Crazy Johnnie’s, in Fat City, shares a similarly casual atmosphere, inexpensive steaks and locals-only clientele. The menu has more innovation and many more choices, however, while also presenting the classic steak cuts with deft preparation. Here you can get a sirloin or prime rib, but also grilled steak tips covered in a garlic cream sauce, which they call Filet Mischa. At lunch, they serve a po-boy stuffed to bursting with chunks of tender filet mignon and slathered in garlic butter.
That sandwich measures a foot long on soft French bread. Like most of the steak dishes here, it comes with a helping of buttery potato salad and at $4.25 is one of the best deals anywhere.
All the prices are surprisingly cheap. A 12-ounce sirloin, with potatoes, is $7.95 and the prime rib au jus is $9.95. The filet is wonderful, an eight-and-a-half ounce round of beef. They cook it perfectly, even when we asked for it medium rare. This can be a tricky preparation, but they got it just right, delivering a steak with a firm crust surrounding a deep red center that flowed like liquid across the tongue.
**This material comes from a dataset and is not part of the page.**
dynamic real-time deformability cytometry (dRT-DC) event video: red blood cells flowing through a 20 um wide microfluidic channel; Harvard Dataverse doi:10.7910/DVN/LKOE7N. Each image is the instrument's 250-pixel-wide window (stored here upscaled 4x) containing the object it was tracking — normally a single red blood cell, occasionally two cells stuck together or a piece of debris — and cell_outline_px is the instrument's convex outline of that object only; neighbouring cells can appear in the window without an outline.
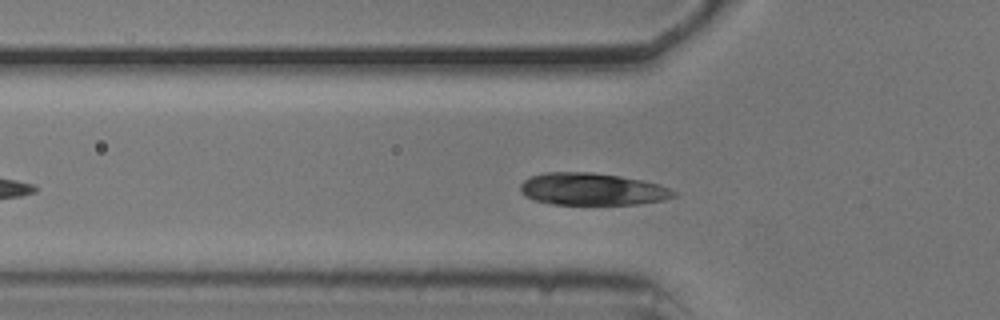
{"species": "common noctule bat (a hibernating species)", "species_latin": "Nyctalus noctula", "temperature_condition": "cold", "stored_images_in_passage": 41, "camera_frame_rate_fps": 3000, "um_per_image_px": 0.085, "animal": {"sex": "male", "body_mass_g": 20.5, "forearm_length_mm": 52.5}, "frame": {"image": 1, "passage_image": 11, "time_ms": 3.333, "image_size_px": [1000, 320], "cell_outline_px": [[676, 196], [664, 200], [636, 204], [552, 204], [532, 200], [524, 196], [520, 188], [520, 184], [524, 180], [532, 176], [544, 172], [592, 172], [620, 176], [644, 180], [660, 184], [676, 192]], "centroid_in_image_um": [50.33, 16.07], "position_along_channel_um": 75.5, "area_um2": 28.9}}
All this for $11.95.
I tried to pry the secret for the low prices from various staff members there but the only answer I got was the mantra “volume, volume, volume.” Which is probably true; the place is busy every time I go, even at off hours.
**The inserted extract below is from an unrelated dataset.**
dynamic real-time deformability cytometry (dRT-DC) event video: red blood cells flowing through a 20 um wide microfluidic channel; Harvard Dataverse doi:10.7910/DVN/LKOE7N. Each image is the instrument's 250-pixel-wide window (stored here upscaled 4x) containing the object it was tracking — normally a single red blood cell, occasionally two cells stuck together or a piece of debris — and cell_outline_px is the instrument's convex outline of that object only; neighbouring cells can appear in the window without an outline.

Looking around Crazy Johnnie’s, its easy to see more it evolved from just a bar to a bar that sometimes served steaks at cost on special occasions to a steakhouse that had to knock out walls to accommodate the response to its delicious, exceedingly cheap menu. It’s a cave-dark space, where sunlight seems like an intrusion on the video poker and the menthol-gilded Metairie ladies knocking back bourbon cocktails in the afternoon.
You can get more than red meat at Crazy Johnnie’s, including a tuna steak, grilled chicken, New Orleans barbecue shrimp and etouffees, all priced in line with the steaks.
The parking is appallingly bad, as is the case throughout Fat City. There’s a designated parking lot, but the pavement is so tectonically broken that only SUVs can manage it. There is a parking lot a block away that none of the other businesses have explicitly staked a claim to and you can park here without fear of being towed or losing your car in a pothole.